Web interface edit records

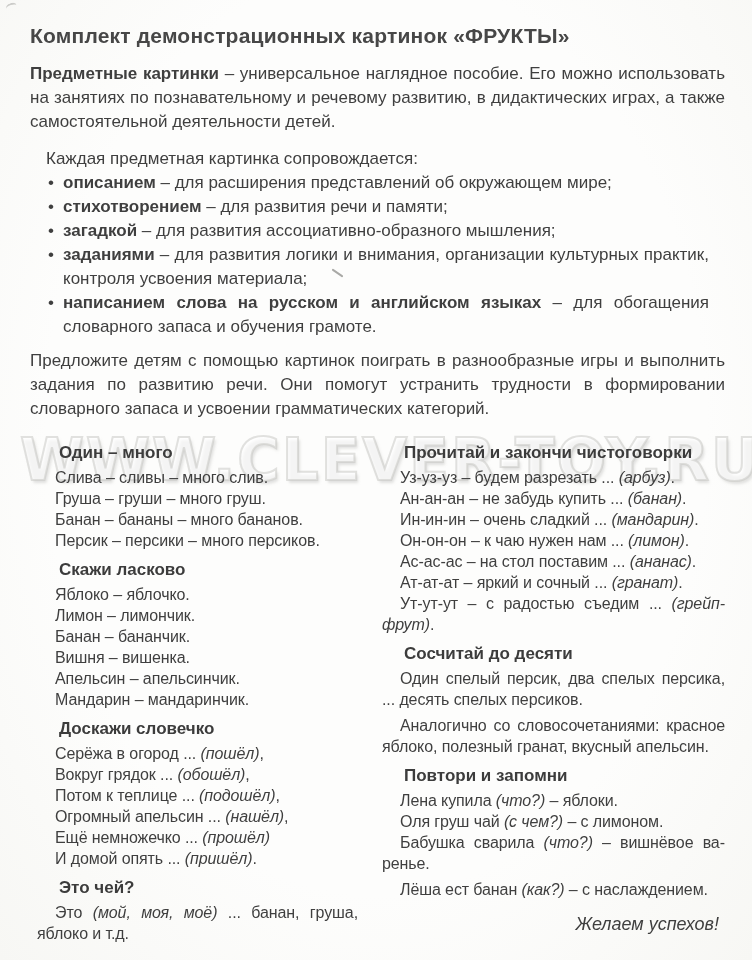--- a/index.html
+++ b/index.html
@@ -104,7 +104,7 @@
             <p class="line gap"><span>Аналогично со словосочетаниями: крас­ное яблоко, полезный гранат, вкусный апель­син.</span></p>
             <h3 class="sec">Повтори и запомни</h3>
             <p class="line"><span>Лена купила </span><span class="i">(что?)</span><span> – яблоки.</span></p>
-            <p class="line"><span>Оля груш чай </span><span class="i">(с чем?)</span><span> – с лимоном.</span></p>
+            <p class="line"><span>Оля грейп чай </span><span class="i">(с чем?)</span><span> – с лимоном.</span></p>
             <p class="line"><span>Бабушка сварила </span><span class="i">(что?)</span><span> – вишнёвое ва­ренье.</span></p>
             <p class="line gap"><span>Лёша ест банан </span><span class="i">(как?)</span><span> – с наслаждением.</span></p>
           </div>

▸ **WHAT TO DO**: A word-for-word copy of the data, without its pictures, is what is needed.

▸ **RESPONSE AREA**:
--- a/index.html
+++ b/index.html
@@ -104,7 +104,7 @@
             <p class="line gap"><span>Аналогично со словосочетаниями: крас­ное яблоко, полезный гранат, вкусный апель­син.</span></p>
             <h3 class="sec">Повтори и запомни</h3>
             <p class="line"><span>Лена купила </span><span class="i">(что?)</span><span> – яблоки.</span></p>
-            <p class="line"><span>Оля груш чай </span><span class="i">(с чем?)</span><span> – с лимоном.</span></p>
+            <p class="line"><span>Оля грейп чай </span><span class="i">(с чем?)</span><span> – с лимоном.</span></p>
             <p class="line"><span>Бабушка сварила </span><span class="i">(что?)</span><span> – вишнёвое ва­ренье.</span></p>
             <p class="line gap"><span>Лёша ест банан </span><span class="i">(как?)</span><span> – с наслаждением.</span></p>
           </div>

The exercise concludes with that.